■ Your task ■
Without the pictures, repeat the listing character for character.

■ Data section ■
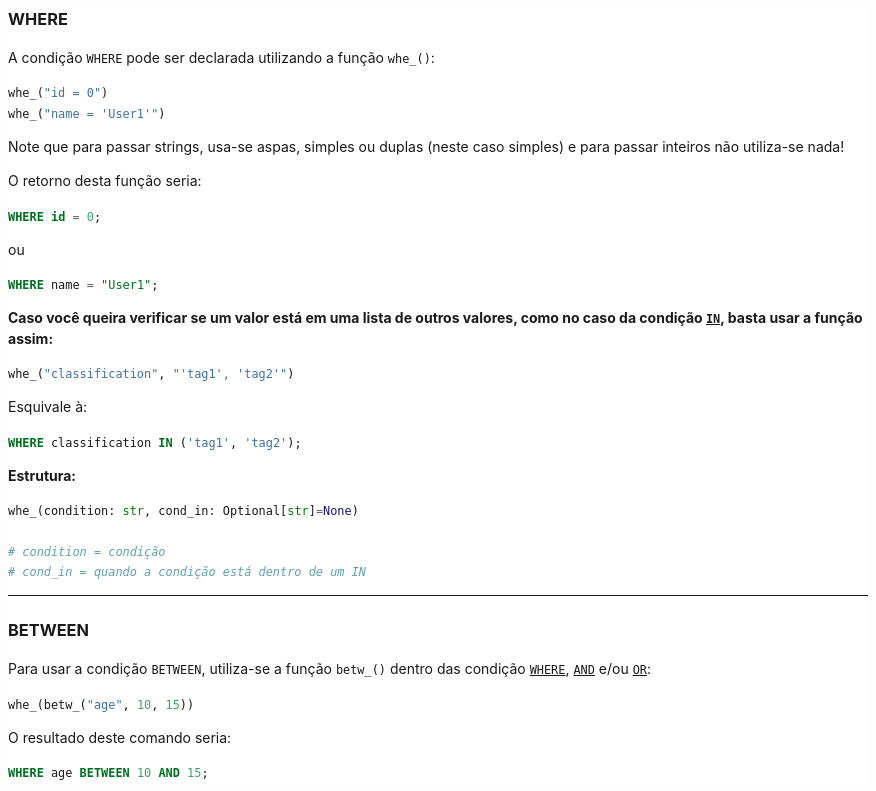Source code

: ### WHERE

A condição `WHERE` pode ser declarada utilizando a função `whe_()`:

```python
whe_("id = 0")
whe_("name = 'User1'")
```

Note que para passar strings, usa-se aspas, simples ou duplas (neste caso simples) e para passar inteiros não utiliza-se nada!

O retorno desta função seria:

```sql
WHERE id = 0;
```

ou

```sql
WHERE name = "User1";
```

**Caso você queira verificar se um valor está em uma lista de outros valores, como no caso da condição [`IN`](#IN), basta usar a função assim:**

```python
whe_("classification", "'tag1', 'tag2'")
```

Esquivale à:

```sql
WHERE classification IN ('tag1', 'tag2');
```

**Estrutura:**

```python
whe_(condition: str, cond_in: Optional[str]=None)

# condition = condição
# cond_in = quando a condição está dentro de um IN
```

____

### BETWEEN

Para usar a condição `BETWEEN`, utiliza-se a função `betw_()` dentro das condição [`WHERE`](#WHERE), [`AND`](#AND) e/ou [`OR`](#OR):

```python
whe_(betw_("age", 10, 15))
```

O resultado deste comando seria:

```sql
WHERE age BETWEEN 10 AND 15;
```
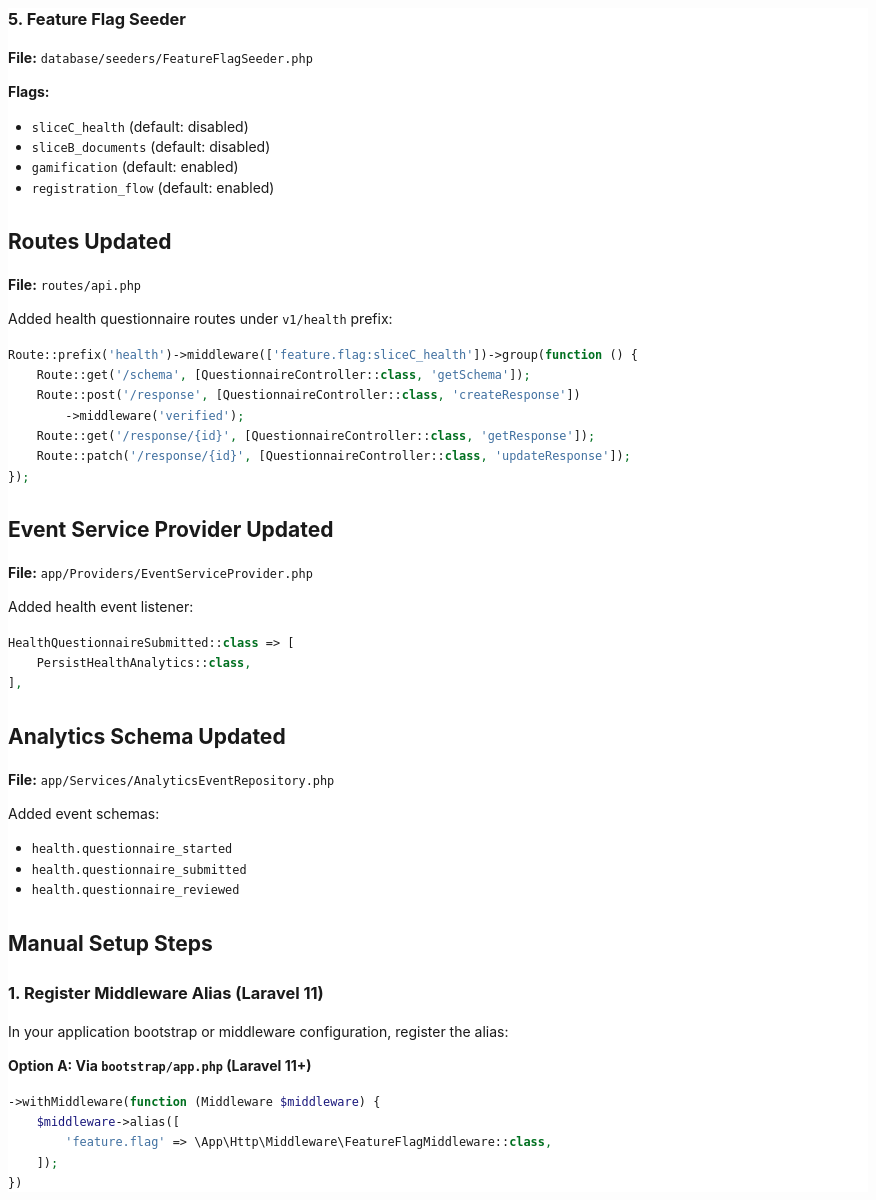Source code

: ### 5. Feature Flag Seeder
**File:** `database/seeders/FeatureFlagSeeder.php`

**Flags:**
- `sliceC_health` (default: disabled)
- `sliceB_documents` (default: disabled)
- `gamification` (default: enabled)
- `registration_flow` (default: enabled)

## Routes Updated

**File:** `routes/api.php`

Added health questionnaire routes under `v1/health` prefix:
```php
Route::prefix('health')->middleware(['feature.flag:sliceC_health'])->group(function () {
    Route::get('/schema', [QuestionnaireController::class, 'getSchema']);
    Route::post('/response', [QuestionnaireController::class, 'createResponse'])
        ->middleware('verified');
    Route::get('/response/{id}', [QuestionnaireController::class, 'getResponse']);
    Route::patch('/response/{id}', [QuestionnaireController::class, 'updateResponse']);
});
```

## Event Service Provider Updated

**File:** `app/Providers/EventServiceProvider.php`

Added health event listener:
```php
HealthQuestionnaireSubmitted::class => [
    PersistHealthAnalytics::class,
],
```

## Analytics Schema Updated

**File:** `app/Services/AnalyticsEventRepository.php`

Added event schemas:
- `health.questionnaire_started`
- `health.questionnaire_submitted`
- `health.questionnaire_reviewed`

## Manual Setup Steps

### 1. Register Middleware Alias (Laravel 11)
In your application bootstrap or middleware configuration, register the alias:

**Option A: Via `bootstrap/app.php` (Laravel 11+)**
```php
->withMiddleware(function (Middleware $middleware) {
    $middleware->alias([
        'feature.flag' => \App\Http\Middleware\FeatureFlagMiddleware::class,
    ]);
})
```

■ Result below ■
Source code

: ### WHERE

A condição `WHERE` pode ser declarada utilizando a função `whe_()`:

```python
whe_("id = 0")
whe_("name = 'User1'")
```

Note que para passar strings, usa-se aspas, simples ou duplas (neste caso simples) e para passar inteiros não utiliza-se nada!

O retorno desta função seria:

```sql
WHERE id = 0;
```

ou

```sql
WHERE name = "User1";
```

**Caso você queira verificar se um valor está em uma lista de outros valores, como no caso da condição [`IN`](#IN), basta usar a função assim:**

```python
whe_("classification", "'tag1', 'tag2'")
```

Esquivale à:

```sql
WHERE classification IN ('tag1', 'tag2');
```

**Estrutura:**

```python
whe_(condition: str, cond_in: Optional[str]=None)

# condition = condição
# cond_in = quando a condição está dentro de um IN
```

____

### BETWEEN

Para usar a condição `BETWEEN`, utiliza-se a função `betw_()` dentro das condição [`WHERE`](#WHERE), [`AND`](#AND) e/ou [`OR`](#OR):

```python
whe_(betw_("age", 10, 15))
```

O resultado deste comando seria:

```sql
WHERE age BETWEEN 10 AND 15;
```
Source code

: ### 5. Feature Flag Seeder
**File:** `database/seeders/FeatureFlagSeeder.php`

**Flags:**
- `sliceC_health` (default: disabled)
- `sliceB_documents` (default: disabled)
- `gamification` (default: enabled)
- `registration_flow` (default: enabled)

## Routes Updated

**File:** `routes/api.php`

Added health questionnaire routes under `v1/health` prefix:
```php
Route::prefix('health')->middleware(['feature.flag:sliceC_health'])->group(function () {
    Route::get('/schema', [QuestionnaireController::class, 'getSchema']);
    Route::post('/response', [QuestionnaireController::class, 'createResponse'])
        ->middleware('verified');
    Route::get('/response/{id}', [QuestionnaireController::class, 'getResponse']);
    Route::patch('/response/{id}', [QuestionnaireController::class, 'updateResponse']);
});
```

## Event Service Provider Updated

**File:** `app/Providers/EventServiceProvider.php`

Added health event listener:
```php
HealthQuestionnaireSubmitted::class => [
    PersistHealthAnalytics::class,
],
```

## Analytics Schema Updated

**File:** `app/Services/AnalyticsEventRepository.php`

Added event schemas:
- `health.questionnaire_started`
- `health.questionnaire_submitted`
- `health.questionnaire_reviewed`

## Manual Setup Steps

### 1. Register Middleware Alias (Laravel 11)
In your application bootstrap or middleware configuration, register the alias:

**Option A: Via `bootstrap/app.php` (Laravel 11+)**
```php
->withMiddleware(function (Middleware $middleware) {
    $middleware->alias([
        'feature.flag' => \App\Http\Middleware\FeatureFlagMiddleware::class,
    ]);
})
```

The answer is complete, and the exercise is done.